More than 3 months to source the Ruby, taken 256 hours by karigars. 131 pairs of skilled hands. One Madagascar ruby which is rarer than 1 in a million. The wedding ring is designed to look, quite literally, like royalty.
Mumbai, July 8, 2026:For a star whose life has often unfolded under the country’s gaze, Aamir Khan’s wedding to Gauri Spratt was striking for what it chose not to be. There was no spectacle, no sprawling guest list, no grand reception designed for public consumption. Instead, the actor chose an intimate ceremony at his Bandra home, surrounded by close family and friends, and one rare jewel by QWEEN that quietly carried the emotion of the day: a natural ruby ring.
The ruby doesn’t sit on the band so much as it sits in a coronet. A raised gallery of gold rising in soft peaks around the stone, the way a crown rises around a jewel it’s built to protect. This is the ring Aamir Khan chose for his wedding to Gauri Spratt, and QWEEN built it to look like something handed down through generations, not picked off a shelf.

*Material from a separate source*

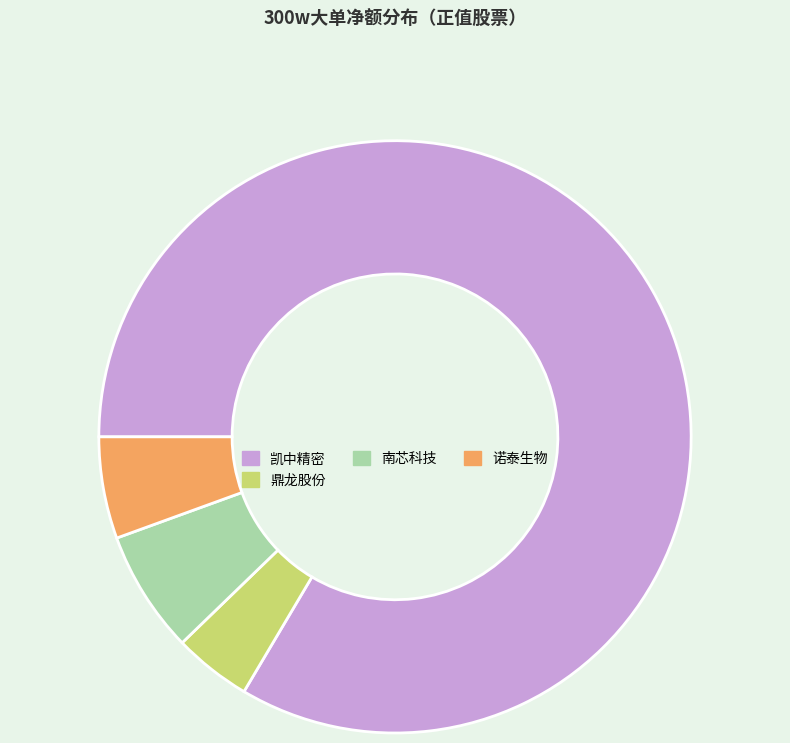

Between 诺泰生物 and 凯中精密, which is larger?

凯中精密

At its centre sits a cabochon-cut natural ruby polished into a smooth, domed surface rather than faceted, so the stone’s deep, oxblood colour pools and shifts like something lit from within. It’s held by a scalloped gold gallery that peaks into points around the stone, echoing the shape of an actual crown, then drops into a band of fine milgrain beading, the kind of hand-finished detailing that historically marked coronation and heirloom jewellery. Turned on its side, the ring has the unmistakable silhouette of a bombé signet, high-domed, weighty, built to be noticed.

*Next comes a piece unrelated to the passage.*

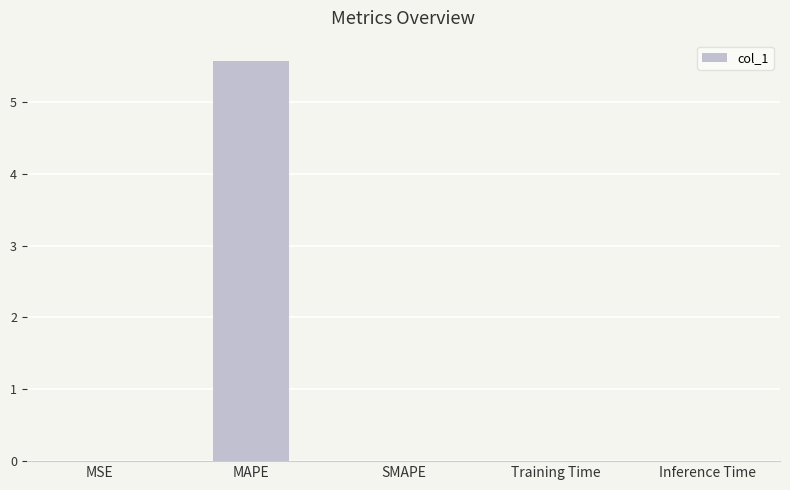

At which category does the chart reach its peak across all series?

MAPE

Sourced from Madagascar, the ruby belongs to an exceptional category of natural stones, with less than 0.1% of rubies achieving this level of quality, making the stone as exceptional as the moment it was chosen to mark. For Bollywood’s “Mr. Perfectionist”, the choice of QWEEN felt fitting as a brand defined by 100% natural gemstones and diamonds, mine-to-market transparency, rigorous quality checks, and an uncompromising rejection discipline. Set in a prong setting, the ring required over 256 hours of craftsmanship, from design development to setting and finishing, before being completed by QWEEN’s 131 pairs of masterful hands.
This wedding ring also completes a story that began earlier this year. In March 2026, ahead of QWEEN’s official launch, Gauri Spratt was spotted wearing a rare aquamarine
ring gifted by Aamir Khan and privately commissioned from QWEEN. The luminous ocean-blue aquamarine, sourced from Brazil, was set in gold and encircled by 40 natural diamonds. Aquamarines of that size and purity represent less than 0.3% of stones discovered globally, making the piece one of extraordinary rarity.
Aamir Khan is also a strategic investor in QWEEN, which is backed by Rosy Blue and Kashikey. But his relationship with the brand has never been limited to investment. Ahead of QWEEN’s official launch, he became the brand’s first customer when he privately commissioned the rare aquamarine ring for Gauri Spratt. By returning to QWEEN for a gesture as intimate as her wedding ring, Aamir’s association with the brand moves beyond investment and into personal trust.

At QWEEN, we believe a jewel should hold the emotion of the person it is created for,” said Amit Kumar, Co-founder and CEO, QWEEN. “This ruby ring was designed as a deeply personal piece for Gauri: rare, natural, and meaningful. To be chosen for a moment as intimate as a wedding is a very special expression of trust in the brand.
The choice also reflects QWEEN’s larger philosophy. The brand is built on the belief that jewellery should move beyond occasion, status, and convention and become a language of self-expression. For the modern Indian woman, jewellery is no longer only inherited, assigned, or bought for an event. It is chosen. It is felt. It is personal.